Given a minimal surface $\Sigma$ in $R^3$ with associated normal field $N$, I am told that each of the components of $N$ is a Jacobi field, meaning that $Lu=0$ where L is the stability (Jacobi) operator and $u$ is the function $u(x) = \langle N(x), e_i \rangle$, with $e_1 = (1,0,0)$, etc.
Supposedly this follows from looking at a one parameter family of isometries and the second variation formula, as given in e.g. Minicozzi and Colding's course on minimal surfaces, which I am studying from.

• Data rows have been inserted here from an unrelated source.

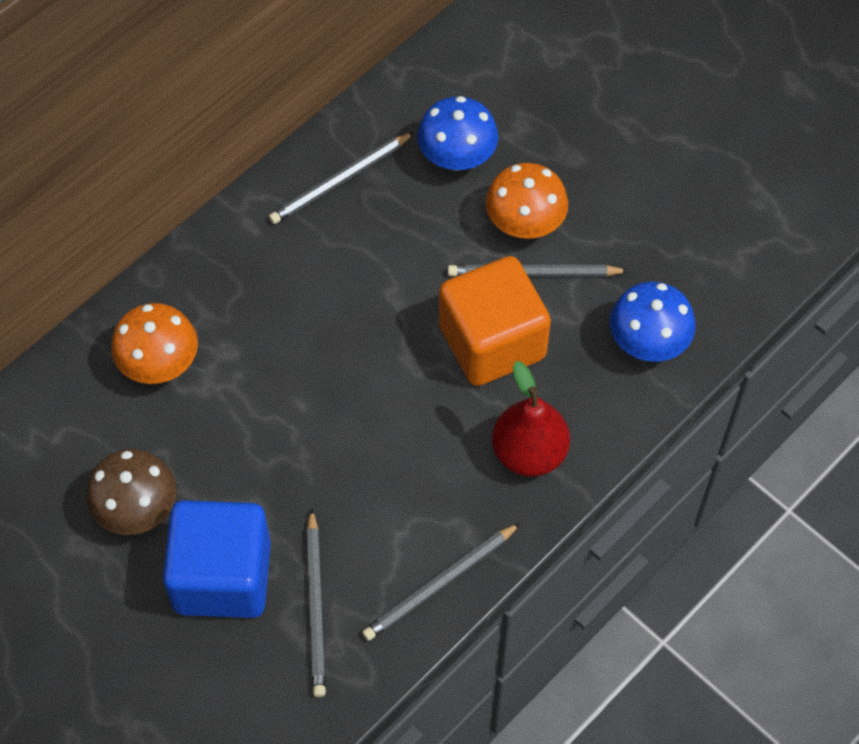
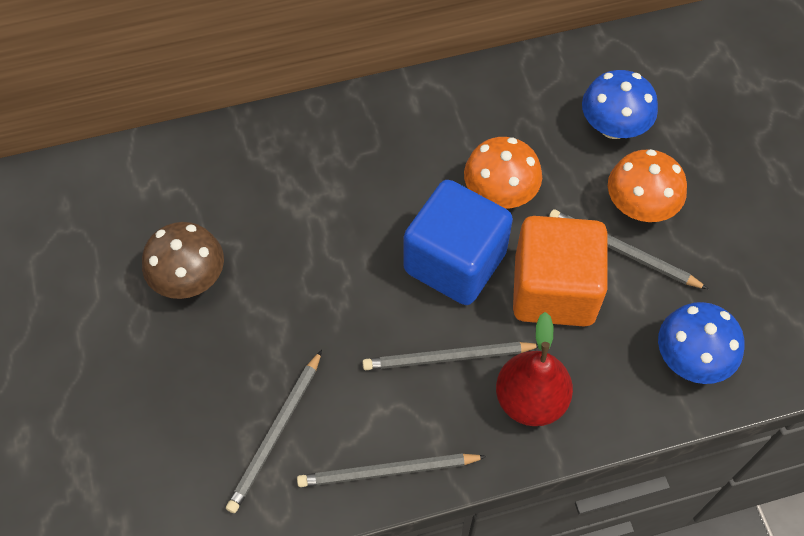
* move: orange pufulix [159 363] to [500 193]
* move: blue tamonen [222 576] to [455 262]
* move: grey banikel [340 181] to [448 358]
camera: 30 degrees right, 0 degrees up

I am just exploring this material for the first time, I guess I'm missing something obvious but I just can't see the conclusion. As in the reference, the motivation is in obtaining a proof that any minimal graph is stable.
Intuition and rigor both welcome!
The other answer has given a good intuitive explanation. Let me just give a computational one. The Jacobi operator is (1.147 in the book)
$$L u = \Delta u + |A|^2 u + \text{Ric}_M(N, N)u = \Delta u + |A|^2 u .$$
as $M = \mathbb R^3$ has $\text{Ric}_M = 0$. To see this $u = \langle N, v\rangle $ satisfies $Lu_ = 0$ (where $v$ is a fixed vector in $\mathbb R^3$), note that if we fix a normal coordinate at $x$ in the minimal surface, then (note that the $e_i$'s orthonormal basis of the minimal surface, not that of $\mathbb R^3$)
$$\begin{split} \Delta u &= \nabla_{e_i} \nabla_{e_i} u \\ &= \nabla_{e_i} \nabla_{e_i} \langle N, v\rangle \\ &= \nabla_{e_i} \langle \nabla_{e_i}N, v\rangle \\ &= - \nabla_{e_i}\langle A_{ij} e_j, v\rangle \\ &= -\langle \nabla_{e_i}A_{ij} e_j + A_{ij} \nabla^{\mathbb R^3} _{e_i } e_j, v\rangle \\ &= -\langle \nabla_{e_j}A_{ii} e_j + A_{ij}A_{ij} N, v\rangle \end{split}$$
Note that in the last equaliy we used the Codazzi equation $\nabla_{e_k} A_{ij} = \nabla_{e_i} A_{kj}$ and the fact that $\nabla^{\mathbb R^3} _{e_i } e_j = A_{ij} N$. Then the first term is zero as the surface is minimal, thus
$$\Delta u = - A_{ij}^2 \langle N, v\rangle = -|A|^2 u.$$
This is the same as $Lu= 0$.